Wilson County Elections
Weathers challenges Brockman for District 16 commission seat
Dec 17, 2015 at 6:40 PM
Diane Weathers, wife of Wilson County Board of Education chairman Don Weathers, challenged incumbent Wilson County Commissioner Jason Brockman for the District 16 seat on the commission in the Aug. 7 election.
Brockman seeks his second term as commissioner. He’s a 14-year veteran Mt. Juliet police officer and graduated from Mt. Juliet High School.
Brockman is married to Crystal Brockman, and the couple has one child, Landyn Brockman.
Weathers works at Textron Aerostructures in Nashville for the past eight years. Prior to that, she worked at the Federal Reserve Bank in Nashville for eight years. She’s a Mt. Juliet High School graduate and attended Middle Tennessee State University.
She and her husband have one child.
What prompted you to seek office? Was it a personal initiative or did others encourage you?
Brockman: I have always been interested in serving as an elected official. I have been a servant most of my life. My family, friends and neighbors have encouraged me to continue serving my community as county commissioner. Personal experiences have led me to this point in my life, and that is why I ran for county commissioner four years ago. I have not finished the work I need to do for my constituents and therefore ask the voters to re-elect me as Wilson County commissioner of District 16.
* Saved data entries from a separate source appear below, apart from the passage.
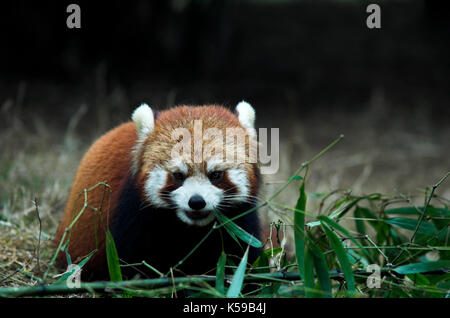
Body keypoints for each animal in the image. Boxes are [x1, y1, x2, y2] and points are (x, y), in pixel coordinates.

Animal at [54, 102, 262, 280]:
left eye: (216, 174)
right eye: (178, 175)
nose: (196, 201)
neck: (192, 230)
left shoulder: (240, 220)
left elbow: (244, 252)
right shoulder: (133, 214)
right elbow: (132, 263)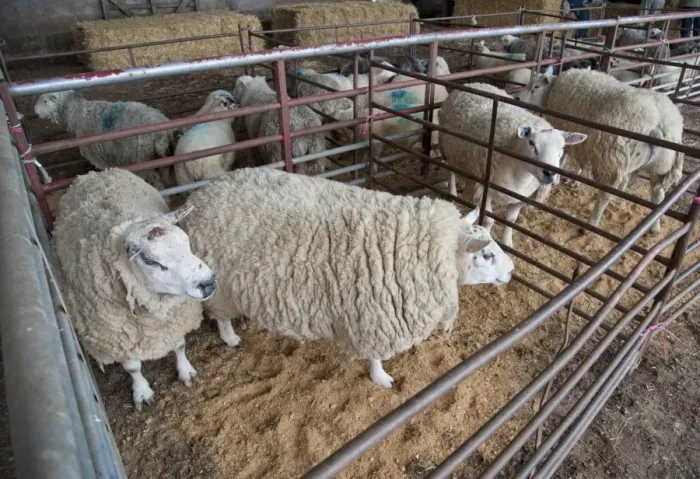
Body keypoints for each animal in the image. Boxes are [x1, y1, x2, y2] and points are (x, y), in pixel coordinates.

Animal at [34, 90, 177, 190]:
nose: (35, 111)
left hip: (142, 159)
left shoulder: (97, 157)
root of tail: (161, 133)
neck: (76, 115)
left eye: (45, 101)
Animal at [52, 168, 229, 410]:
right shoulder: (116, 337)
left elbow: (179, 346)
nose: (208, 282)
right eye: (150, 260)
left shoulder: (174, 322)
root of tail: (92, 174)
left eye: (186, 241)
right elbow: (133, 367)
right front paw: (142, 392)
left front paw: (186, 372)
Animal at [180, 167, 514, 388]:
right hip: (218, 287)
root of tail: (203, 193)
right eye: (486, 255)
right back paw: (230, 337)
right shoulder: (374, 317)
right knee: (220, 316)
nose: (512, 270)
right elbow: (376, 356)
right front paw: (381, 378)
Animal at [440, 83, 587, 248]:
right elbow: (489, 220)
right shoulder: (485, 191)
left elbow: (511, 221)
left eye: (562, 147)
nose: (550, 173)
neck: (521, 175)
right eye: (531, 143)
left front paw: (508, 243)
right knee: (451, 171)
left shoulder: (521, 198)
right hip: (449, 147)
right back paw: (452, 193)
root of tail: (474, 83)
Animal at [515, 68, 684, 234]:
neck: (551, 90)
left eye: (536, 87)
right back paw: (655, 227)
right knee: (658, 195)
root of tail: (659, 123)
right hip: (660, 167)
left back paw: (590, 224)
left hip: (611, 161)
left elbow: (563, 159)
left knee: (605, 196)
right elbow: (579, 162)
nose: (517, 98)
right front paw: (574, 179)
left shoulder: (564, 129)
Weathers: I have a vested interest in the 16th District as my family has lived here since the 1790s. My son and his wife live in this district, and I want to make sure that it remains a great place to live for decades to come. I have seen growth take its toll on this district, and I want to make sure that the citizens who live here are properly represented in county governance. I have the time to dedicate to the people of the district and will work to help their wants and needs be addressed by the county commission. I have served the county in several capacities, including the Library Board and the Board of Zoning Appeals, during the past several years and have established relationships with many people in county government that will allow me to get things done once I am elected. As far as what prompted me to run, it is a combination of a personal desire to serve on the county commission and because I have been encouraged by many of the people that live in the 16th District. I am passionate about our quality of life and will work as needed to make sure we protect it. I am a very conservative person and will work hard to avoid increasing taxes in the future. I want what is best for those that live here and have the time to represent them in all commission meetings.
What are the most important issues in your race, and how do you plan to address them?
Brockman: One of the biggest issues currently affecting Wilson County is infrastructure improvements not keeping pace with the county’s rapid growth.
Weathers: I want to make sure the voices of the people of the 16th District are heard in all county commission and committee meetings and working with all government officials as needed to ensure their wants and needs are known. With all the growth and changes the county and the 16th District is encountering, it is necessary for the commissioner for this district to have time to devote to getting things done. It is important for me to maintain the lifestyle we have, and that will take a lot of work, which I am prepared to do.
What would you say to voters opposed to your running for office to convince them you are the most qualified?
Brockman: I stay current on all policies and budget concerns of our county government.
Weathers: I have been actively involved in county government for the past 15 years in some capacity and know the inner workings of Wilson County and will be able to get things done. This is something I have been preparing for, and I believe I am ready for the task.
What do you bring to the table that your opponents do not?
Brockman: With our county continuously growing, we will have several decisions to make in the near future. These decisions must be made by leaders who are without any bias or conflict of interest, which might influence their decision on the issue. Unlike my competitor, I am free of any conflicts of interest. It is important that the voters understand that there are many members of our local/county government that have conflicts of interest, which are not mentioned openly. The largest portion of the County’s budget involves the school system. Therefore, I believe it would be a conflict of interest and ethically wrong for a husband and wife to simultaneously serve on the school board and county commission. A number of voters have raised this issue as I have campaigned door to door.
Weathers: I have a passion to protect the integrity of the 16th District because it is where I have lived all my life. My family has lived and worked in this district in some capacity since the late 1700s. I know the people of the community and will work tirelessly to serve their best interests. I have the time to dedicate to the duties of properly representing the people of this district.
How is your experience – or lack of experience – a plus or minus for the position you are seeking?
Brockman: My work as a local police officer for the last 14 years, managing and owning my own business, and belonging to a number of civic and community organizations have given me the opportunity to see the needs of District 16 and Wilson County as a whole. These experiences have also honed my ability to work with and communicate with people.
Weathers: My experience in the community and county government is a definite plus. I know and have relationships with most, if not all, of the county leaders and will be able to get things done. I know that some things are harder to get done than others, but I have the time to keep pushing to get the things done that have a positive impact on the 16th District.